▶ _Saved entries_
++++++++

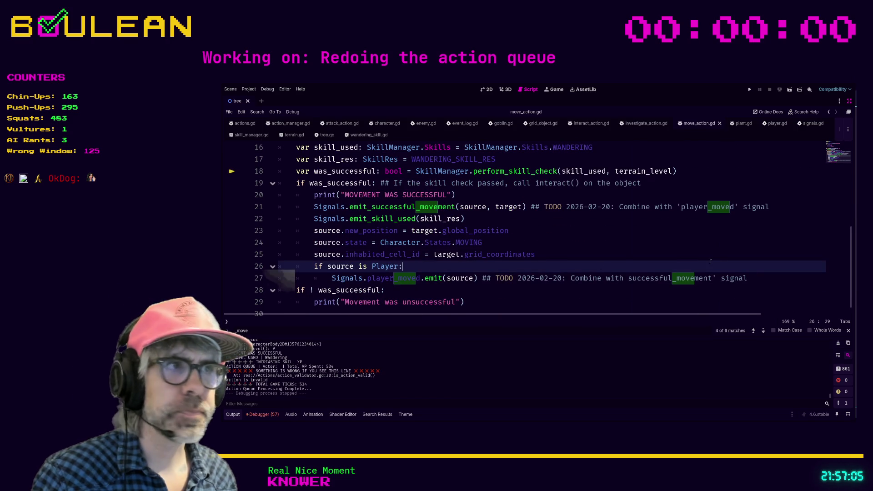
click(751, 280)
key(Return)
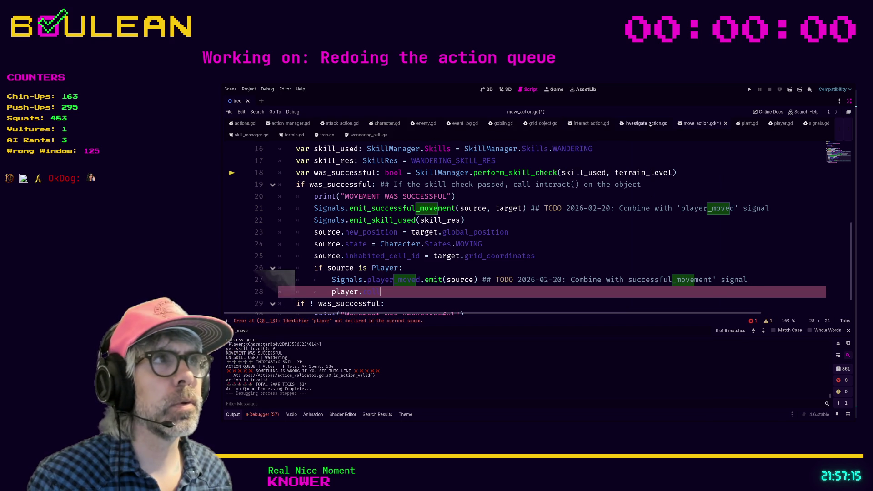
click(777, 124)
click(597, 241)
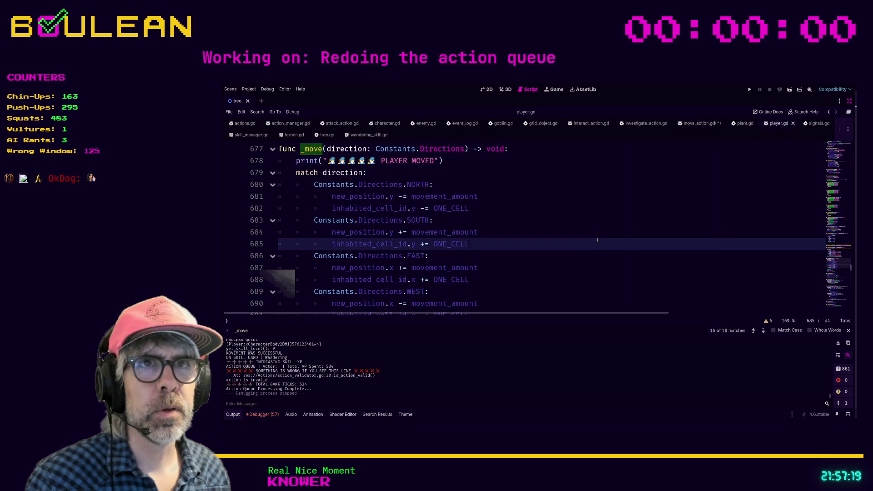
- Inspect the _process_drops() call on line 692 and select player_moved.emit(self) on line 694
scroll(598, 239, down, 2)
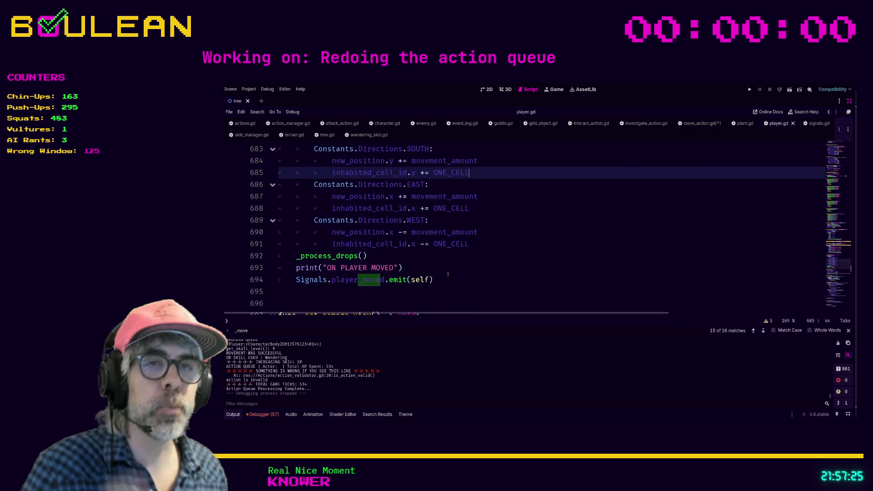
click(405, 260)
key(shift+Home)
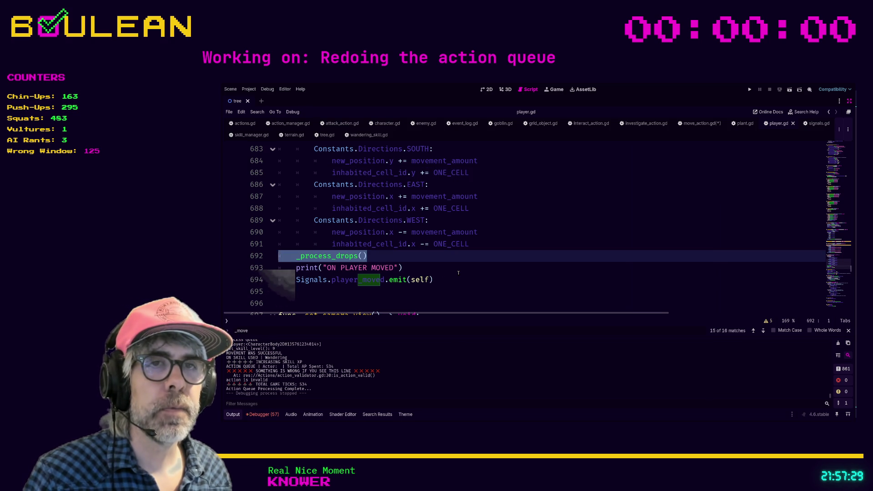
click(381, 259)
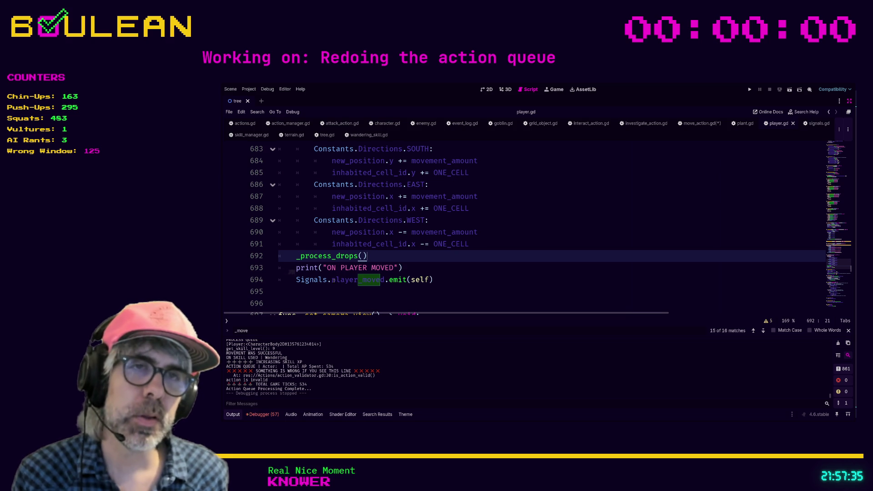
click(334, 280)
drag(351, 281, 434, 279)
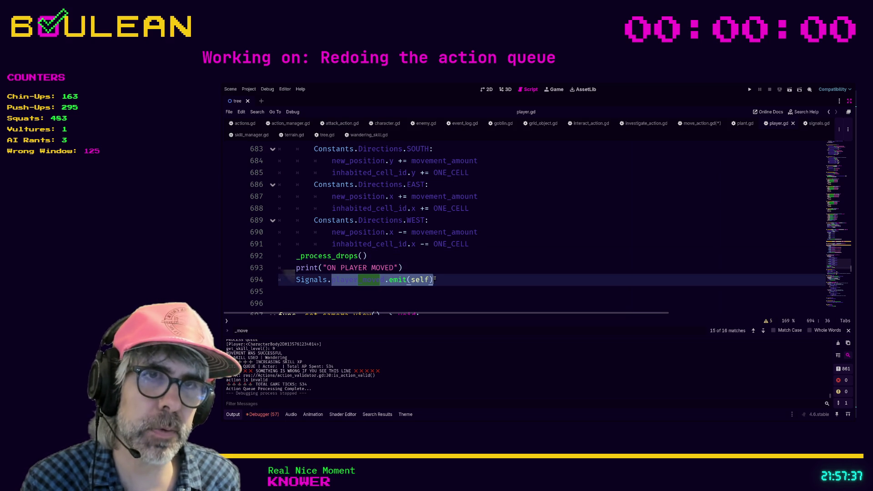
scroll(384, 266, up, 3)
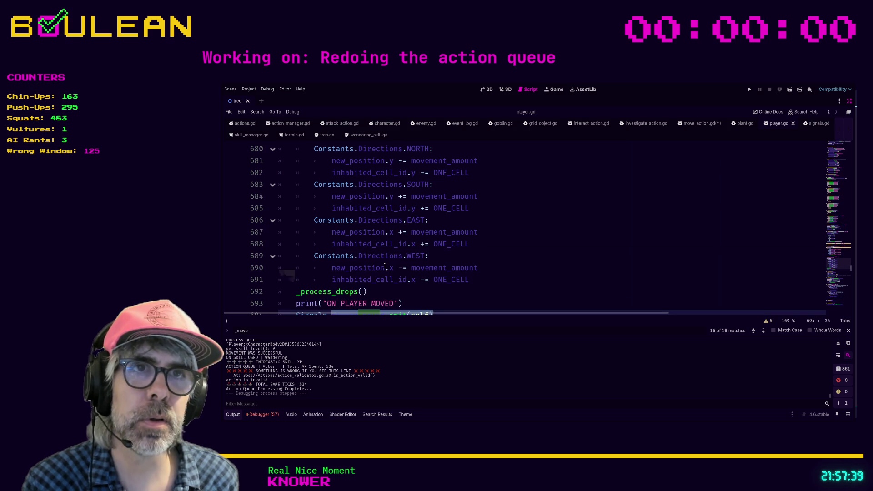
scroll(385, 266, down, 3)
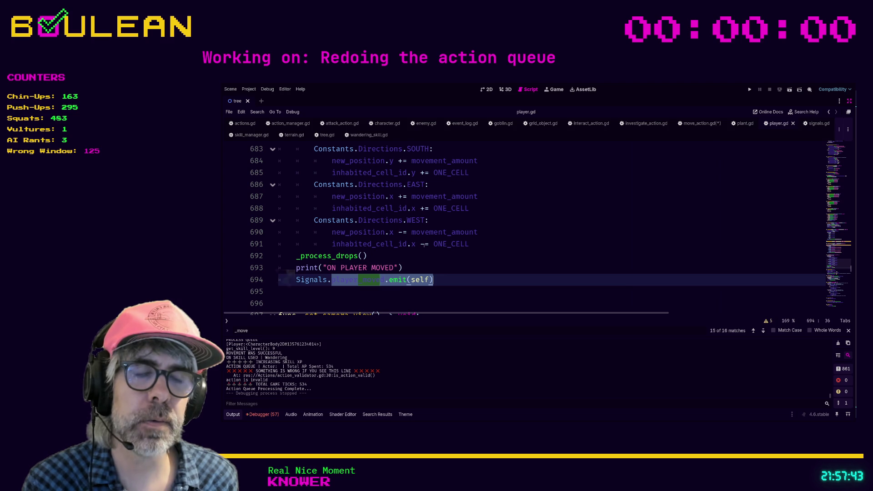
- Jump to the _process_drops definition and add a blank line above it
ctrl+click(337, 256)
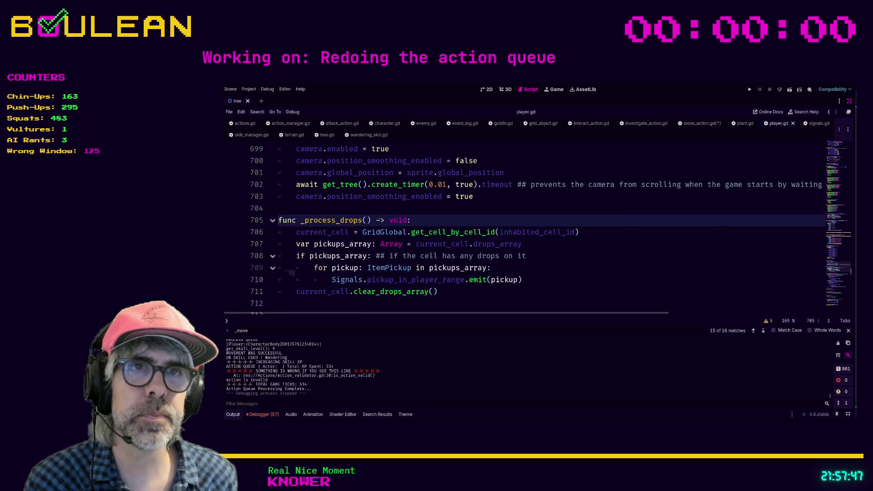
click(360, 208)
key(Return)
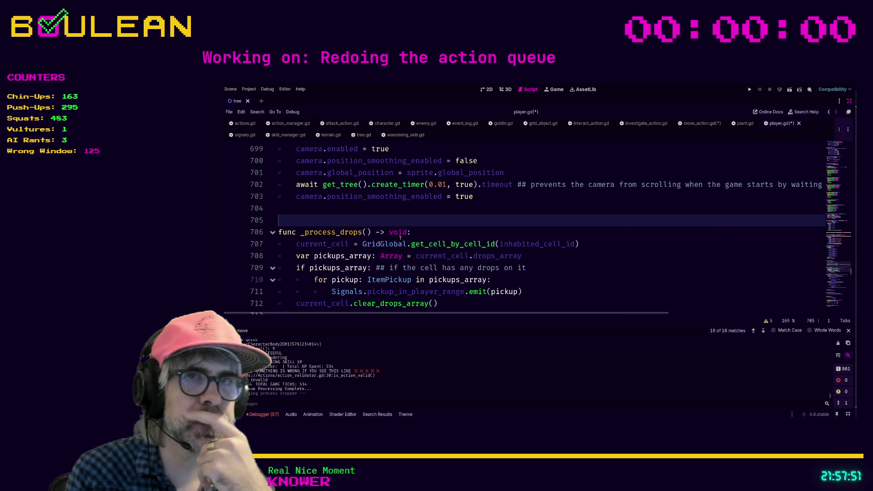
- Search player.gd for '_on_player' to check for an existing handler
scroll(812, 149, up, 20)
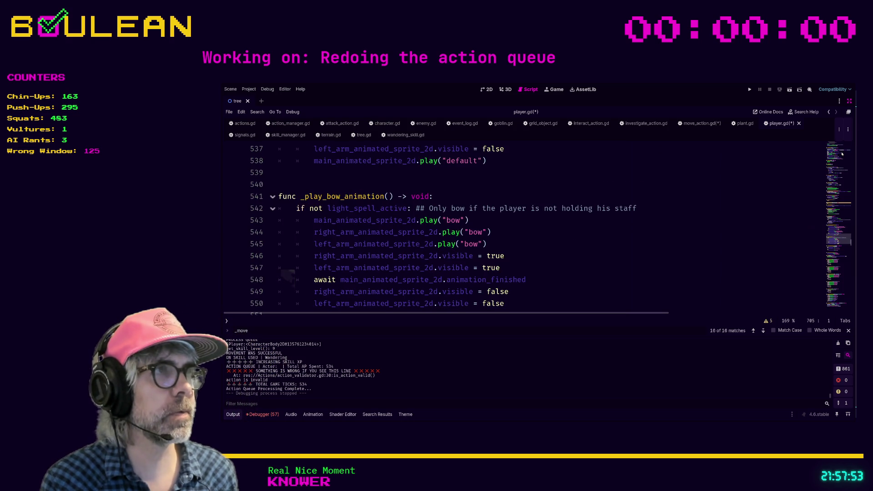
scroll(687, 178, up, 2)
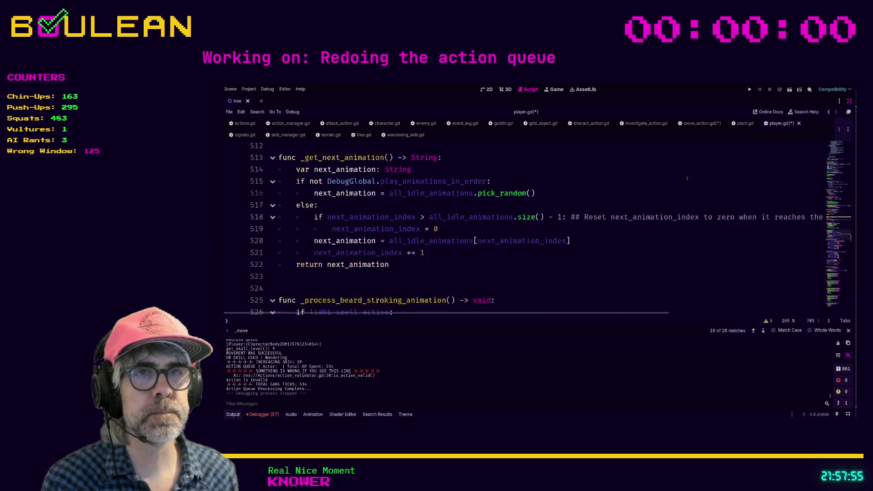
scroll(687, 179, down, 2)
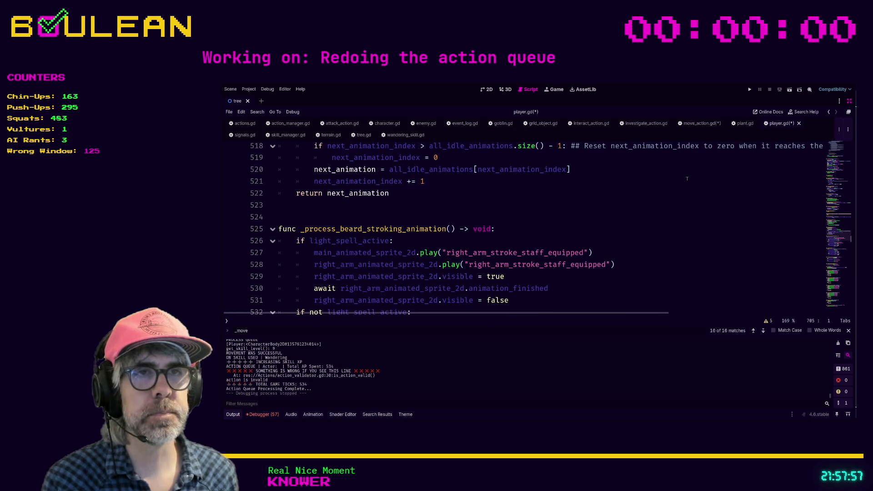
click(667, 196)
key(ctrl+f)
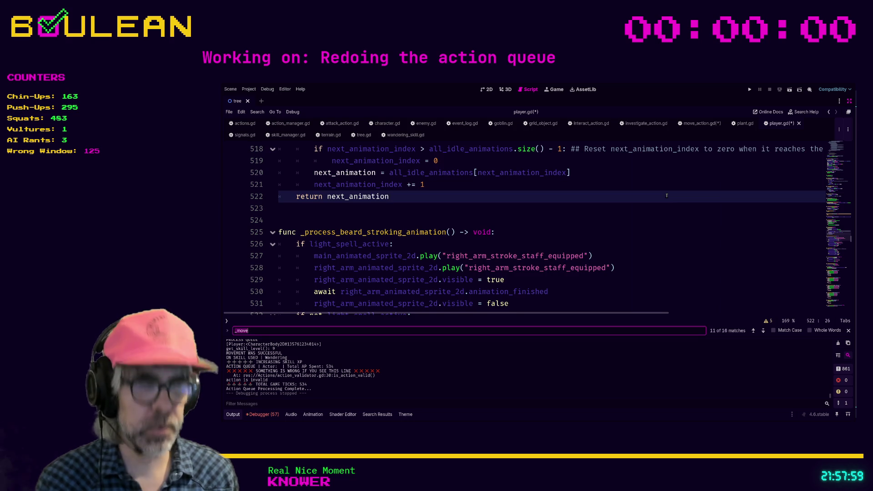
text(_on_player)
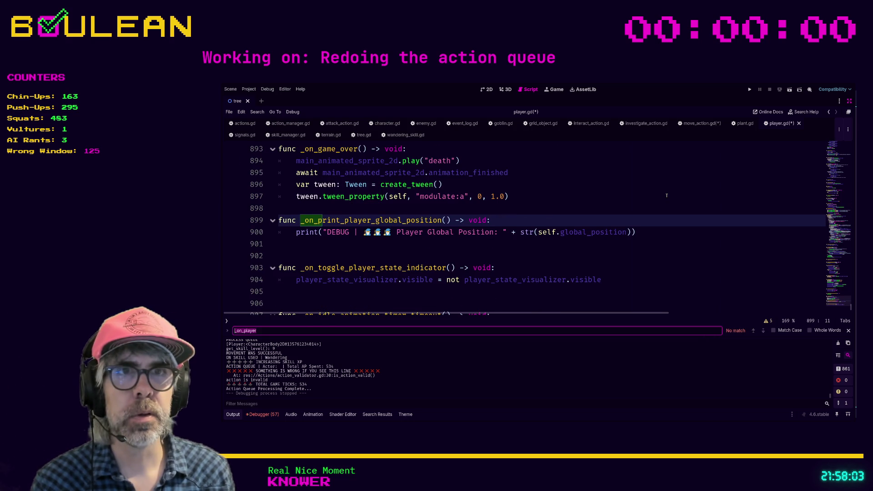
- Return near _on_game_over and make room on line 892 for a new function
click(542, 192)
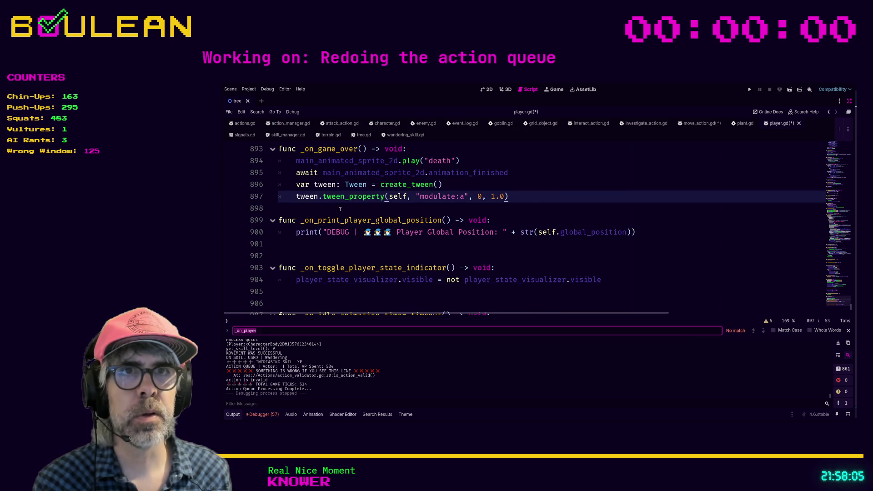
scroll(335, 206, up, 2)
click(319, 204)
key(Return)
key(Return)
key(Return)
- Write func _on_player_moved() with a _process_drops() call in its body
key(Up)
key(Up)
key(Up)
key(Return)
text(func _)
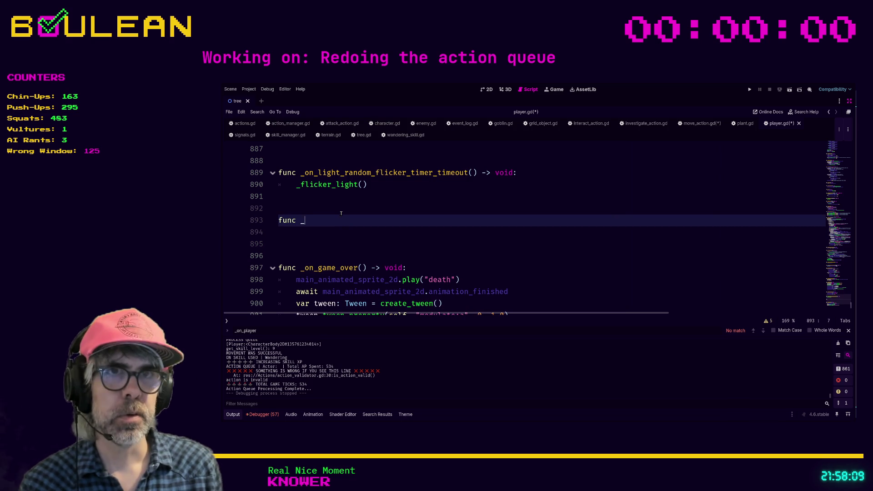
text(on_player_moved() -> void:)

++++++++

▶ _Task description_
Type the records out again in full, exactly, with each picture omitted.

▶ _Solution below_
click(751, 280)
key(Return)
click(777, 124)
click(597, 241)
- Inspect the _process_drops() call on line 692 and select player_moved.emit(self) on line 694
scroll(598, 239, down, 2)
click(405, 260)
key(shift+Home)
click(381, 259)
click(334, 280)
drag(351, 281, 434, 279)
scroll(384, 266, up, 3)
scroll(385, 266, down, 3)
- Jump to the _process_drops definition and add a blank line above it
ctrl+click(337, 256)
click(360, 208)
key(Return)
- Search player.gd for '_on_player' to check for an existing handler
scroll(812, 149, up, 20)
scroll(687, 178, up, 2)
scroll(687, 179, down, 2)
click(667, 196)
key(ctrl+f)
text(_on_player)
- Return near _on_game_over and make room on line 892 for a new function
click(542, 192)
scroll(335, 206, up, 2)
click(319, 204)
key(Return)
key(Return)
key(Return)
- Write func _on_player_moved() with a _process_drops() call in its body
key(Up)
key(Up)
key(Up)
key(Return)
text(func _)
text(on_player_moved() -> void:)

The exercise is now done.